*Task requirements:* Every record that follows is to be copied exactly, with the pictures omitted.

[Records for the exercise Boundary: Start]

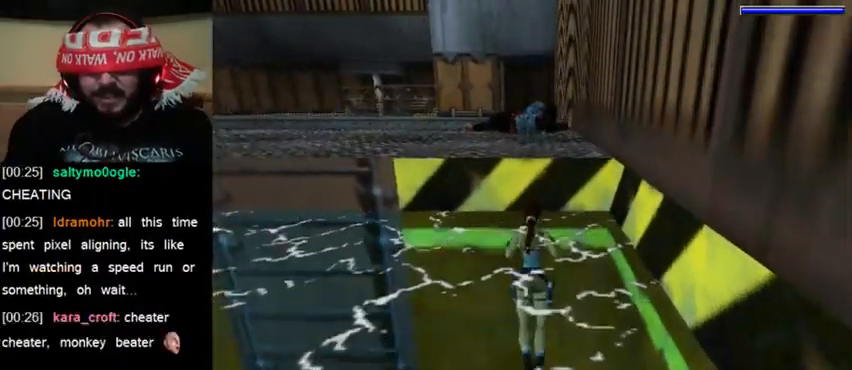
Gameplay with keyboard; each line is a JSON object with the keys held at the frame after it. "events" lists presses ("down") and releases ("up") of "0", "1", "2", "3", "4", "5", "6", "7", "8", "9", "act", "crouch", "dash", "down", "flare", "gun", "inv", "jump", "left", "right", "roll", "sl", "sr", "up" and "walk" between this image and that frame as [ms after this image, input, new state], when the widget could be followed in between. No other keys are recorded. Mouse input is not recorded. Key names are as the overlay labels them; some are game actions (e.g. jump) rather than physical keys. Not read: other_keys.
{"keys": ["act", "up"], "events": []}
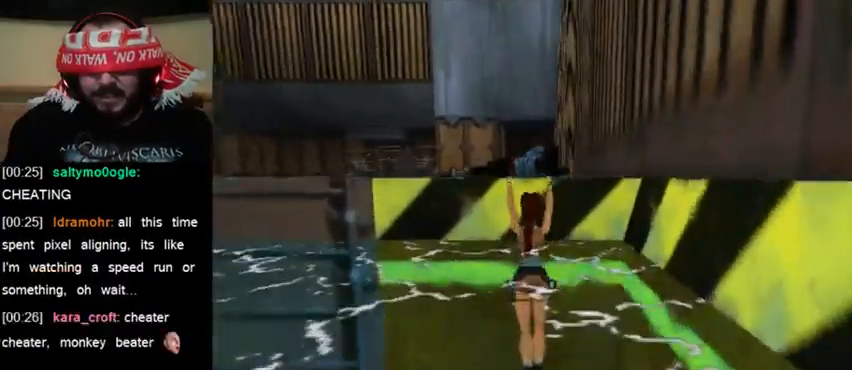
{"keys": ["act", "up"], "events": []}
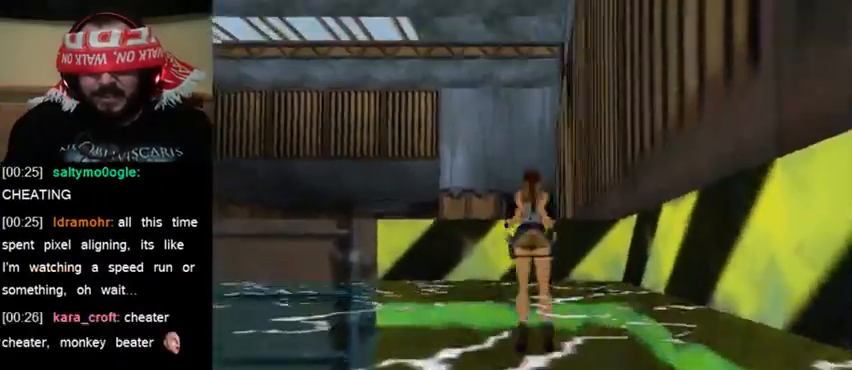
{"keys": ["act", "up"], "events": []}
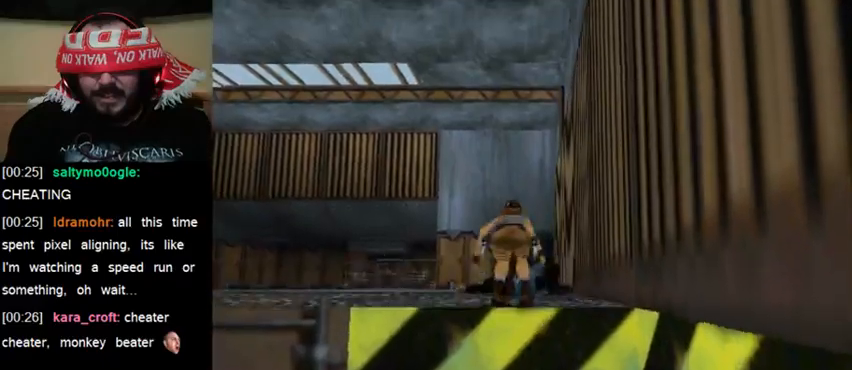
{"keys": [], "events": [[200, "act", "up"], [200, "up", "up"]]}
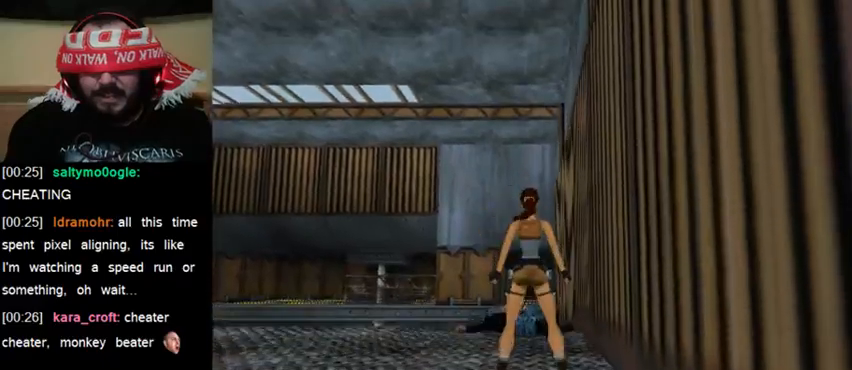
{"keys": [], "events": []}
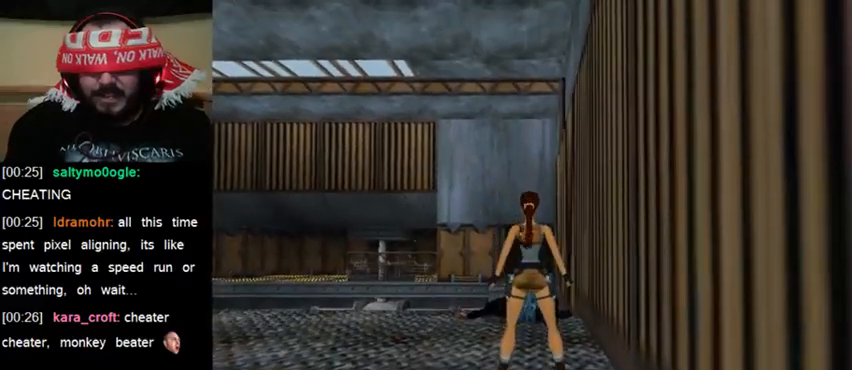
{"keys": [], "events": []}
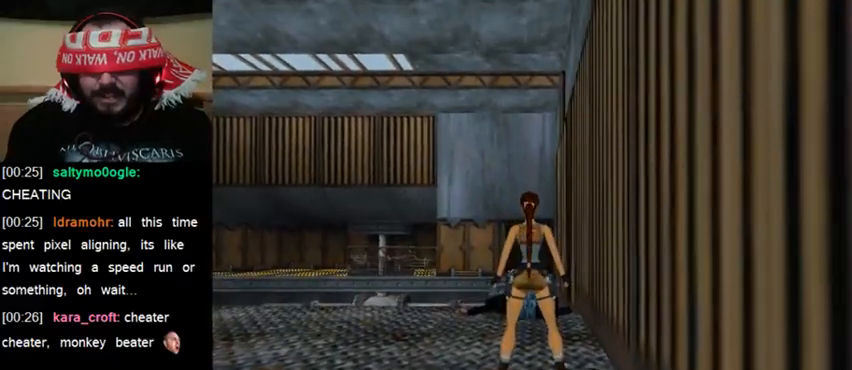
{"keys": ["up"], "events": [[167, "up", "down"]]}
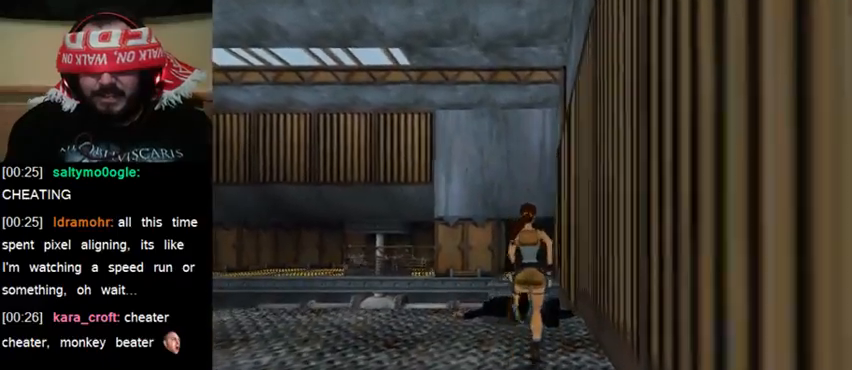
{"keys": ["roll", "up"], "events": [[467, "roll", "down"]]}
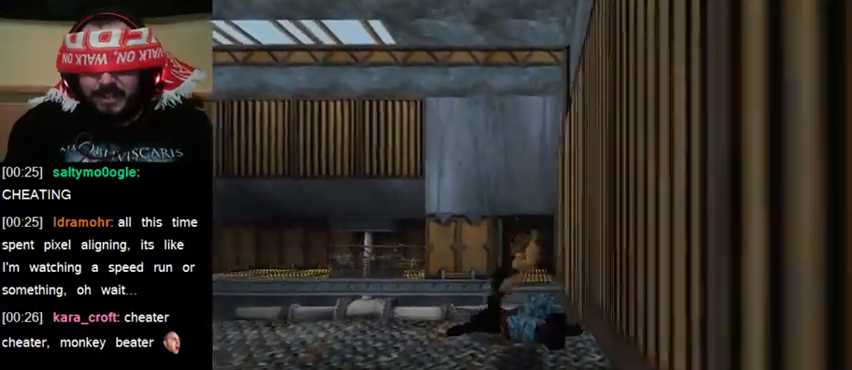
{"keys": ["act"], "events": [[100, "roll", "up"], [133, "up", "up"], [267, "act", "down"]]}
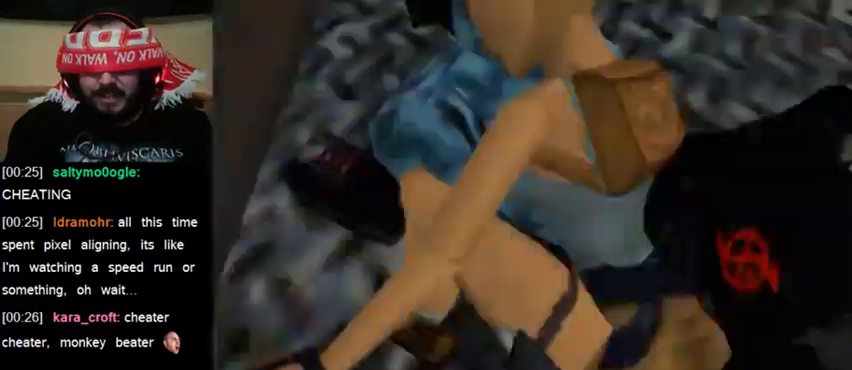
{"keys": ["act"], "events": []}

[Records for the exercise Boundary: End]

*Result of this exercise:*
Gameplay with keyboard; each line is a JSON object with the keys held at the frame after it. "events" lists presses ("down") and releases ("up") of "0", "1", "2", "3", "4", "5", "6", "7", "8", "9", "act", "crouch", "dash", "down", "flare", "gun", "inv", "jump", "left", "right", "roll", "sl", "sr", "up" and "walk" between this image and that frame as [ms after this image, input, new state], when the widget could be followed in between. No other keys are recorded. Mouse input is not recorded. Key names are as the overlay labels them; some are game actions (e.g. jump) rather than physical keys. Not read: other_keys.
{"keys": ["act", "up"], "events": []}
{"keys": ["act", "up"], "events": []}
{"keys": ["act", "up"], "events": []}
{"keys": [], "events": [[200, "act", "up"], [200, "up", "up"]]}
{"keys": [], "events": []}
{"keys": [], "events": []}
{"keys": ["up"], "events": [[167, "up", "down"]]}
{"keys": ["roll", "up"], "events": [[467, "roll", "down"]]}
{"keys": ["act"], "events": [[100, "roll", "up"], [133, "up", "up"], [267, "act", "down"]]}
{"keys": ["act"], "events": []}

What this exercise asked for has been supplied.